7. In our judgment, the amendment made in Article 311(2) only clarifies the position that existed before the said article was amended. The new Article 311(2) makes it plain that there will be an enquiry stage at which a reasonable opportunity must be given to the delinquent officer of being heard in respect of the charges. It also says that if it is proposed after enquiry to impose on the delinquent officer any penalty, then he shall be given a reasonable opportunity of making representation on the penalty proposed. These are precisely the two opportunities which the Supreme Court said in Khem Chand's Case, 1958 SCR 1080= (AIR 1958 SC 300) (supra) the delinquent officer was entitled to under Article 311(2) as it stood originalllv. The words 'but only on the basis of the evidence adduced during such enquiry' occurring at the end of the amended Clause (2) of Article 311 leave no doubt that the Government servant is not entitled to adduce fresh or additional evidence at the second stage. The second stage is confined to making a representation against the proposed punishment on the basis of the evidence adduced during the enquiry at the first stage.

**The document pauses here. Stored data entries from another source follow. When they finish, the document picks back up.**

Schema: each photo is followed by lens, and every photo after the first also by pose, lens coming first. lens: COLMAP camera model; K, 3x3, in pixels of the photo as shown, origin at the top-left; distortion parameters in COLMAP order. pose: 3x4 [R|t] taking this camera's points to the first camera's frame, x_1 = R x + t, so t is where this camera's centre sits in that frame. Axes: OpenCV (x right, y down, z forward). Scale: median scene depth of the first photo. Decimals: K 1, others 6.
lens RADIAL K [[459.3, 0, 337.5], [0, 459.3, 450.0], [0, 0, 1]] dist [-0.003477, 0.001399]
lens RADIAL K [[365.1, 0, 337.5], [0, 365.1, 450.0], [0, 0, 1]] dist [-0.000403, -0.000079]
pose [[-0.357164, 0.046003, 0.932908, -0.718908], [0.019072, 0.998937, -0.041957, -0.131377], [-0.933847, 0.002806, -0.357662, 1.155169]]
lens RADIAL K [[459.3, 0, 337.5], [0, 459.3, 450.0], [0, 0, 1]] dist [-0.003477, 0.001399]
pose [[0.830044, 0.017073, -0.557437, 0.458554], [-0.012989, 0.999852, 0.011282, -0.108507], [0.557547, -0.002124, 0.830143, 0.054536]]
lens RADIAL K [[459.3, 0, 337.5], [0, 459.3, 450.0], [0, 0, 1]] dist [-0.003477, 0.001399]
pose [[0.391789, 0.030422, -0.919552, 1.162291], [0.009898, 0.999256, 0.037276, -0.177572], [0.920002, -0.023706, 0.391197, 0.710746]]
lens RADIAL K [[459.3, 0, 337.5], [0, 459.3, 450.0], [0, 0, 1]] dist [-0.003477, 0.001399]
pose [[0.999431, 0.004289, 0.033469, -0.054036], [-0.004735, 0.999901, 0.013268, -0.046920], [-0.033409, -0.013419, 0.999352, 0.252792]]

In our opinion, the making of a representation on the penalty proposed at the second stage does not mean that at that stage the Government servant can canvass only the question of the quantum or nature of the punishment At that stage the Government servant can also urge that the charges levelled against him have not been proved or established and that no penalty of any kind should be imposed on him or that on the findings reached at the enquiry the proposed penalty should not be imposed on him. The right of making a representation on the penalty proposed would become meaningless and futile if the right is to be confined only to the quantum or nature of the punishment. It is thus plain that even at the second stage the delinquent Government servant is heard and has to be heard in respect of the charges which formed the subject-matter of investigation at the enquiry.
If, as we think, the delinquent Government servant is given a hearing at the second stage before the disciplinary and punishing authority in respect of the charges which formed the subject-matter of investigation at the enquiry then there can be no basis for contending that as at the second stage a representation is confined only to the quantum of nature of punishment, the disciplinary authority must necessarily itself hold the enquiry contemplated by the amended Article 311(2). The amendment made in Article 311(2) does not in any way dislodge the proposition laid down in Pradyat Kumar's Case, 1955-2 SCR 1331 = (AIR 1956 SC 285) (supra) that the actual conduct of an enquiry can be entrusted by the disciplinary authority to any other official. The contention of the learned counsel for the petitioner that the enquiry held by Shri Ansari was in contravention of the amended Article 311(2) and illegal cannot be accepted.
8. For the foregoing reasons, this petition must be and is dismissed with costs. Counsel's fee is fixed at Rs. 150. The outstanding amount of the security deposit after deduction of costs shall be refunded to the petitioner.